Committed to PEOPLE'S RIGHT TO KNOW
Vol. 5 Num 1114 Thu. July 19, 2007  
   
Business


Bepza Activities-III
25,000 retrenched workers yet to be accommodated in Adamjee, Karnaphuli EPZs


As many as 25000 retrenched workers' ray of hope of being employed in the newly shaped areas of defunct Adamjee Jute Mills and Chittagong Steel Mills has now been dashed for Bepza's (Bangladesh Export Processing Zones Authority) failure to accommodate them even after lapses of several years.

The fallen lands of the mills that were closed down on pressures from donor agencies like World Bank and IMF were turned into two separate export processing zones as per a government decision in 2004.

These two zones are Adamjee EPZ and Karnaphuli EPZ.

Although the jobless workers were assured of employments in the industrial units at these EPZs, the Bepza is yet to fulfil their promise, according to some of such workers who are learnt to have long been facing severe hardship.

Abdul Motaleb (45), a former foreman of Adamjee Jute Mills, said, "The Admajee workers are thrown into uncertainty.
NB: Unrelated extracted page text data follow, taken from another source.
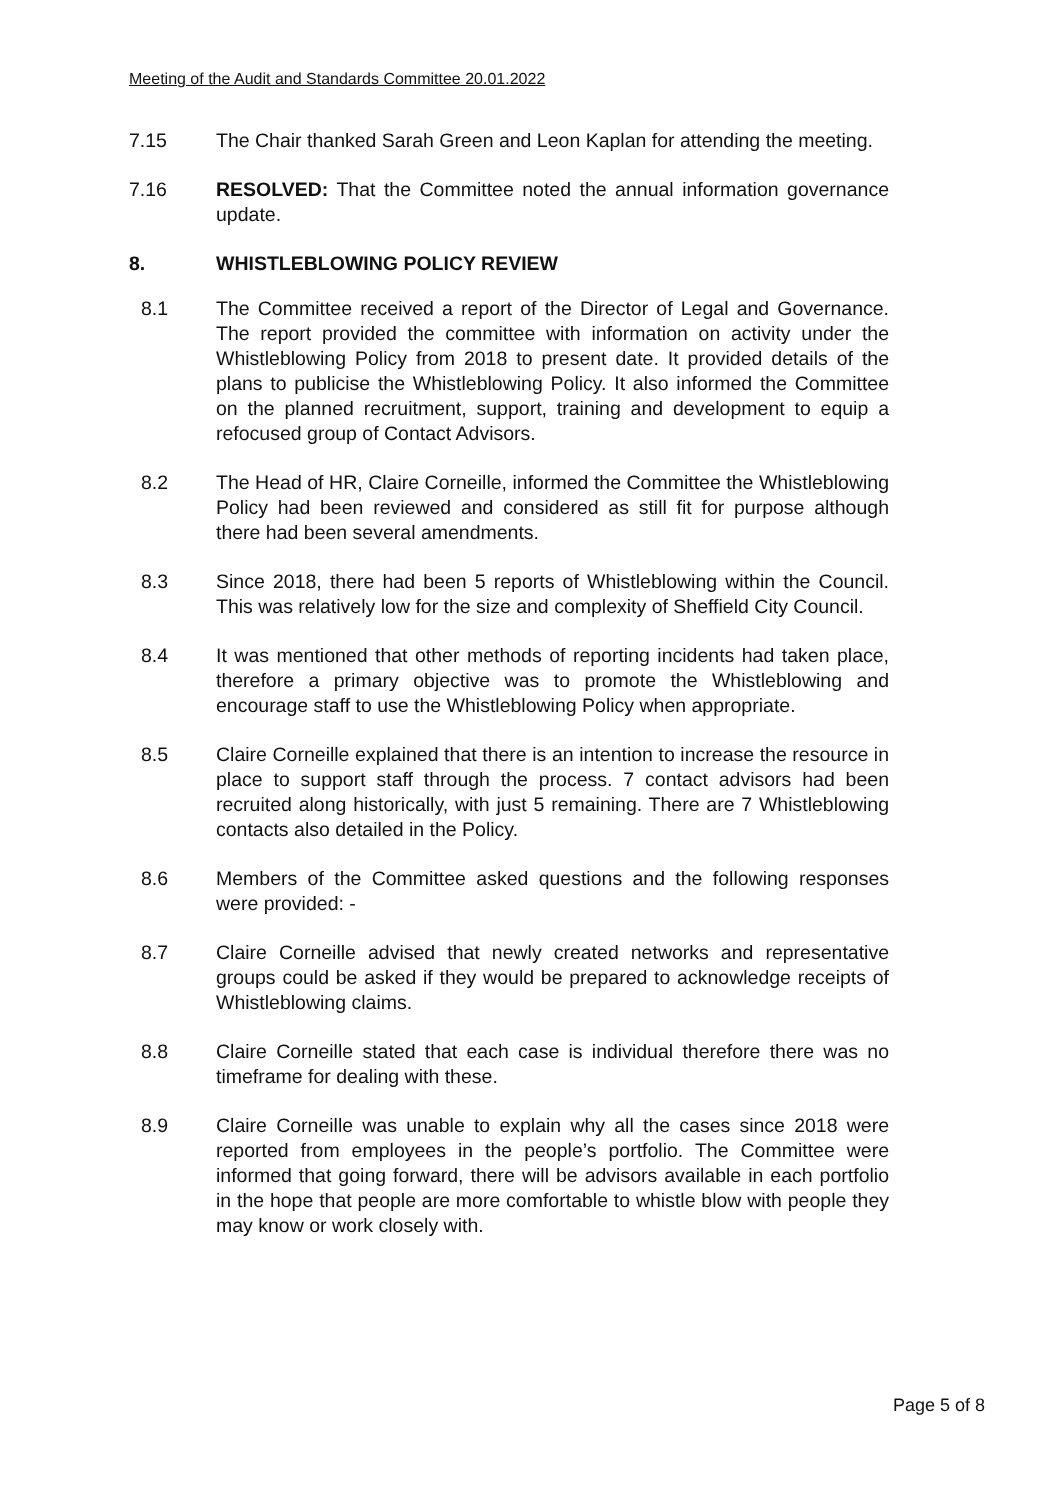Meeting of the Audit and Standards Committee 20.01.2022
7.15 The Chair thanked Sarah Green and Leon Kaplan for attending the meeting.
7.16 RESOLVED: That the Committee noted the annual information governance update.
8. WHISTLEBLOWING POLICY REVIEW
8.1 The Committee received a report of the Director of Legal and Governance. The report provided the committee with information on activity under the Whistleblowing Policy from 2018 to present date. It provided details of the plans to publicise the Whistleblowing Policy. It also informed the Committee on the planned recruitment, support, training and development to equip a refocused group of Contact Advisors.
8.2 The Head of HR, Claire Corneille, informed the Committee the Whistleblowing Policy had been reviewed and considered as still fit for purpose although there had been several amendments.
8.3 Since 2018, there had been 5 reports of Whistleblowing within the Council. This was relatively low for the size and complexity of Sheffield City Council.
8.4 It was mentioned that other methods of reporting incidents had taken place, therefore a primary objective was to promote the Whistleblowing and encourage staff to use the Whistleblowing Policy when appropriate.
8.5 Claire Corneille explained that there is an intention to increase the resource in place to support staff through the process. 7 contact advisors had been recruited along historically, with just 5 remaining. There are 7 Whistleblowing contacts also detailed in the Policy.
8.6 Members of the Committee asked questions and the following responses were provided: -
8.7 Claire Corneille advised that newly created networks and representative groups could be asked if they would be prepared to acknowledge receipts of Whistleblowing claims.
8.8 Claire Corneille stated that each case is individual therefore there was no timeframe for dealing with these.
8.9 Claire Corneille was unable to explain why all the cases since 2018 were reported from employees in the people’s portfolio. The Committee were informed that going forward, there will be advisors available in each portfolio in the hope that people are more comfortable to whistle blow with people they may know or work closely with.
Page 5 of 8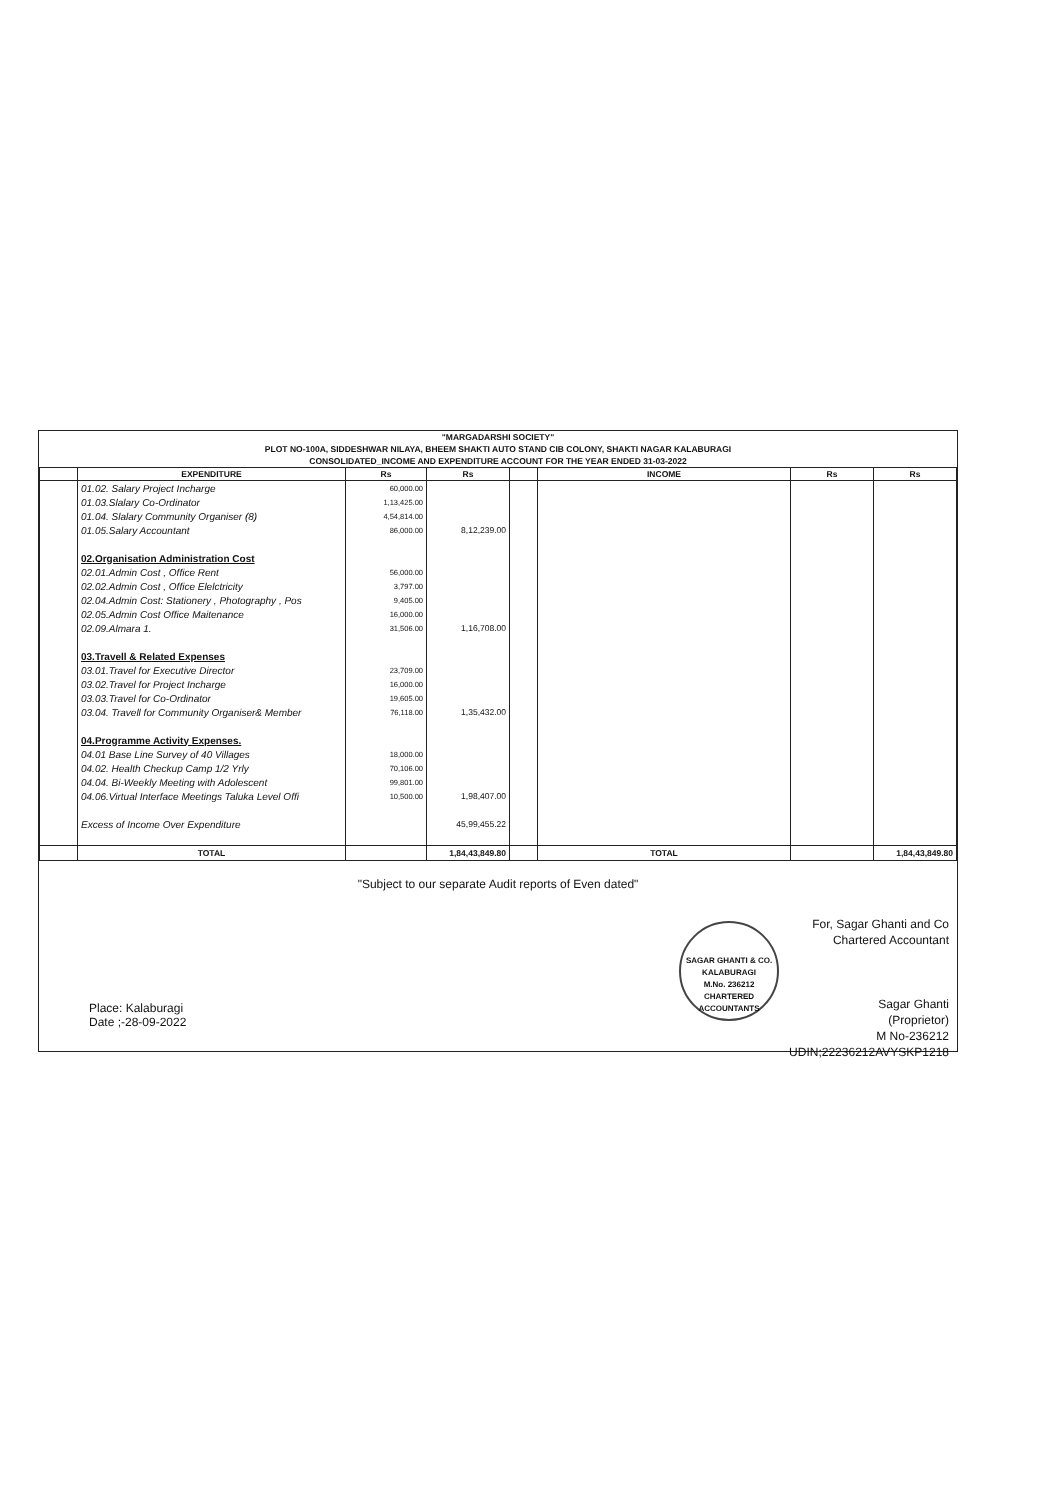"MARGADARSHI SOCIETY"
PLOT NO-100A, SIDDESHWAR NILAYA, BHEEM SHAKTI AUTO STAND CIB COLONY, SHAKTI NAGAR KALABURAGI
CONSOLIDATED_INCOME AND EXPENDITURE ACCOUNT FOR THE YEAR ENDED 31-03-2022
| | EXPENDITURE | Rs | Rs | | INCOME | Rs | Rs |
| --- | --- | --- | --- | --- | --- | --- | --- |
| | 01.02. Salary Project Incharge | 60,000.00 | | | | | |
| | 01.03.Slalary Co-Ordinator | 1,13,425.00 | | | | | |
| | 01.04. Slalary Community Organiser (8) | 4,54,814.00 | | | | | |
| | 01.05.Salary Accountant | 86,000.00 | 8,12,239.00 | | | | |
| | 02.Organisation Administration Cost | | | | | | |
| | 02.01.Admin Cost , Office Rent | 56,000.00 | | | | | |
| | 02.02.Admin Cost , Office Elelctricity | 3,797.00 | | | | | |
| | 02.04.Admin Cost: Stationery , Photography , Pos | 9,405.00 | | | | | |
| | 02.05.Admin Cost Office Maitenance | 16,000.00 | | | | | |
| | 02.09.Almara 1. | 31,506.00 | 1,16,708.00 | | | | |
| | 03.Travell & Related Expenses | | | | | | |
| | 03.01.Travel for Executive Director | 23,709.00 | | | | | |
| | 03.02.Travel for Project Incharge | 16,000.00 | | | | | |
| | 03.03.Travel for Co-Ordinator | 19,605.00 | | | | | |
| | 03.04. Travell for Community Organiser& Member | 76,118.00 | 1,35,432.00 | | | | |
| | 04.Programme Activity Expenses. | | | | | | |
| | 04.01 Base Line Survey of 40 Villages | 18,000.00 | | | | | |
| | 04.02. Health Checkup Camp 1/2 Yrly | 70,106.00 | | | | | |
| | 04.04. Bi-Weekly Meeting with Adolescent | 99,801.00 | | | | | |
| | 04.06.Virtual Interface Meetings Taluka Level Offi | 10,500.00 | 1,98,407.00 | | | | |
| | Excess of Income Over Expenditure | | 45,99,455.22 | | | | |
| | TOTAL | | 1,84,43,849.80 | | TOTAL | | 1,84,43,849.80 |
"Subject to our separate Audit reports of Even dated"
SAGAR GHANTI & CO.
KALABURAGI
M.No. 236212
CHARTERED ACCOUNTANTS
For, Sagar Ghanti and Co
Chartered Accountant
Sagar Ghanti
(Proprietor)
M No-236212
UDIN;22236212AVYSKP1218
Place: Kalaburagi
Date ;-28-09-2022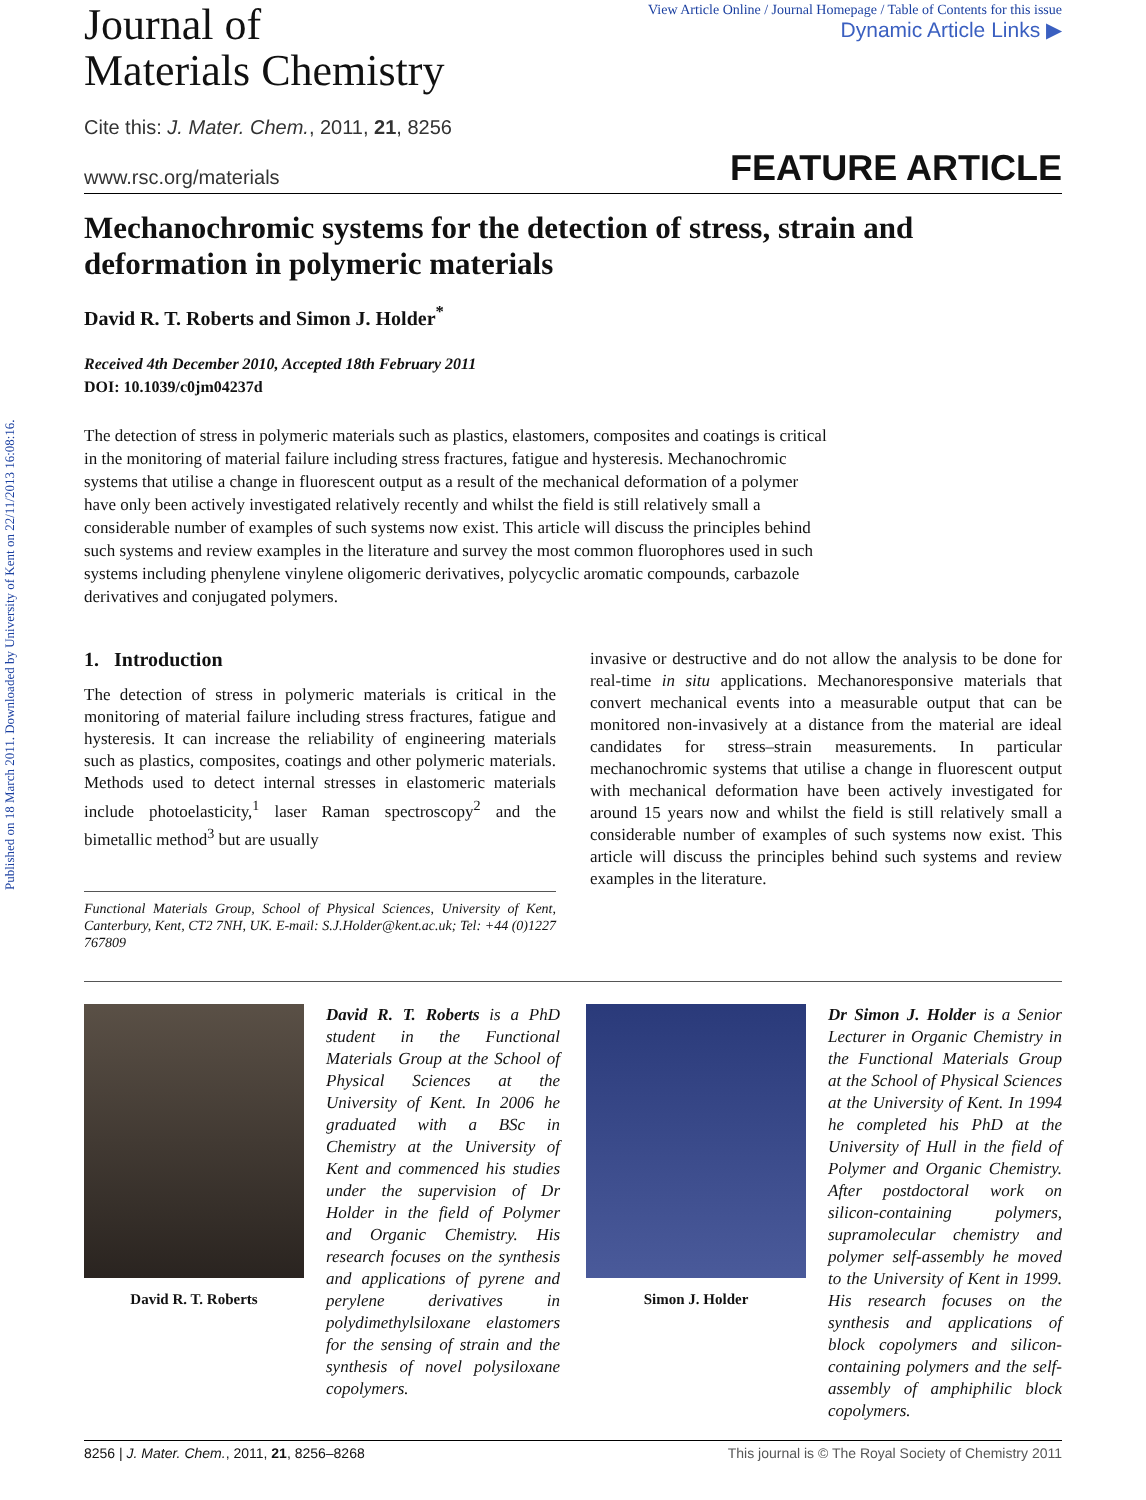Published on 18 March 2011. Downloaded by University of Kent on 22/11/2013 16:08:16.
View Article Online / Journal Homepage / Table of Contents for this issue
Dynamic Article Links ▶
Journal of
Materials Chemistry
Cite this: J. Mater. Chem., 2011, 21, 8256
www.rsc.org/materials FEATURE ARTICLE
Mechanochromic systems for the detection of stress, strain and deformation in polymeric materials
David R. T. Roberts and Simon J. Holder<sup>*</sup>
Received 4th December 2010, Accepted 18th February 2011
DOI: 10.1039/c0jm04237d
The detection of stress in polymeric materials such as plastics, elastomers, composites and coatings is critical in the monitoring of material failure including stress fractures, fatigue and hysteresis. Mechanochromic systems that utilise a change in fluorescent output as a result of the mechanical deformation of a polymer have only been actively investigated relatively recently and whilst the field is still relatively small a considerable number of examples of such systems now exist. This article will discuss the principles behind such systems and review examples in the literature and survey the most common fluorophores used in such systems including phenylene vinylene oligomeric derivatives, polycyclic aromatic compounds, carbazole derivatives and conjugated polymers.
1. Introduction
The detection of stress in polymeric materials is critical in the monitoring of material failure including stress fractures, fatigue and hysteresis. It can increase the reliability of engineering materials such as plastics, composites, coatings and other polymeric materials. Methods used to detect internal stresses in elastomeric materials include photoelasticity,<sup>1</sup> laser Raman spectroscopy<sup>2</sup> and the bimetallic method<sup>3</sup> but are usually
Functional Materials Group, School of Physical Sciences, University of Kent, Canterbury, Kent, CT2 7NH, UK. E-mail: S.J.Holder@kent.ac.uk; Tel: +44 (0)1227 767809
invasive or destructive and do not allow the analysis to be done for real-time in situ applications. Mechanoresponsive materials that convert mechanical events into a measurable output that can be monitored non-invasively at a distance from the material are ideal candidates for stress–strain measurements. In particular mechanochromic systems that utilise a change in fluorescent output with mechanical deformation have been actively investigated for around 15 years now and whilst the field is still relatively small a considerable number of examples of such systems now exist. This article will discuss the principles behind such systems and review examples in the literature.
David R. T. Roberts David R. T. Roberts is a PhD student in the Functional Materials Group at the School of Physical Sciences at the University of Kent. In 2006 he graduated with a BSc in Chemistry at the University of Kent and commenced his studies under the supervision of Dr Holder in the field of Polymer and Organic Chemistry. His research focuses on the synthesis and applications of pyrene and perylene derivatives in polydimethylsiloxane elastomers for the sensing of strain and the synthesis of novel polysiloxane copolymers.
Simon J. Holder Dr Simon J. Holder is a Senior Lecturer in Organic Chemistry in the Functional Materials Group at the School of Physical Sciences at the University of Kent. In 1994 he completed his PhD at the University of Hull in the field of Polymer and Organic Chemistry. After postdoctoral work on silicon-containing polymers, supramolecular chemistry and polymer self-assembly he moved to the University of Kent in 1999. His research focuses on the synthesis and applications of block copolymers and silicon-containing polymers and the self-assembly of amphiphilic block copolymers.
8256 | J. Mater. Chem., 2011, 21, 8256–8268 This journal is © The Royal Society of Chemistry 2011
The Bepza has been refusing their appeals for getting their jobs."

When contacted, a Bepza senior official said that the government is aware of the problems and sincere about accommodating the retrenched workers in the local and foreign industrial units at the Adamjee and Karnaphuli EPZs, but these workers lack the skills needed for those state of art technology based industries.

"We negotiated some of the new industries set up by the entrepreneurs mostly from South Korea, Hong Kong and Germany, but they refused our proposals and asked for skilled workers," the official added.

The previous BNP government on June 30, 2002 declared closer of Adamjee Jute Mills, the biggest jute industry in the world with an cumulative losses of Tk 1200 crore.

The Adamjee EPZ will have 200 plots of which 103 have so far been developed and 37 already handed over to four foreign companies.

According to the Bepza, 28 foreign and local investors have submitted proposals to establish units in the Adamjee EPZ. When the units are fully operational, the Bepza expects $750 million annual exports from the zone.

This EPZ formally went into operation on March 6, 2006.

Bepza Executive Chairman Brigadier General Ashraf Abdullah Yussuf told The Daily Star that they would help the retrenched workers to get jobs in the newly set up industries through imparting them training at the two Bepza training institutes where the Adamjee workers and their spouses would get the chance to improve their skills.

" Without any modern technical know-how, how they will be accommodated by the foreign and local entrepreneurs", Yussuf questioned.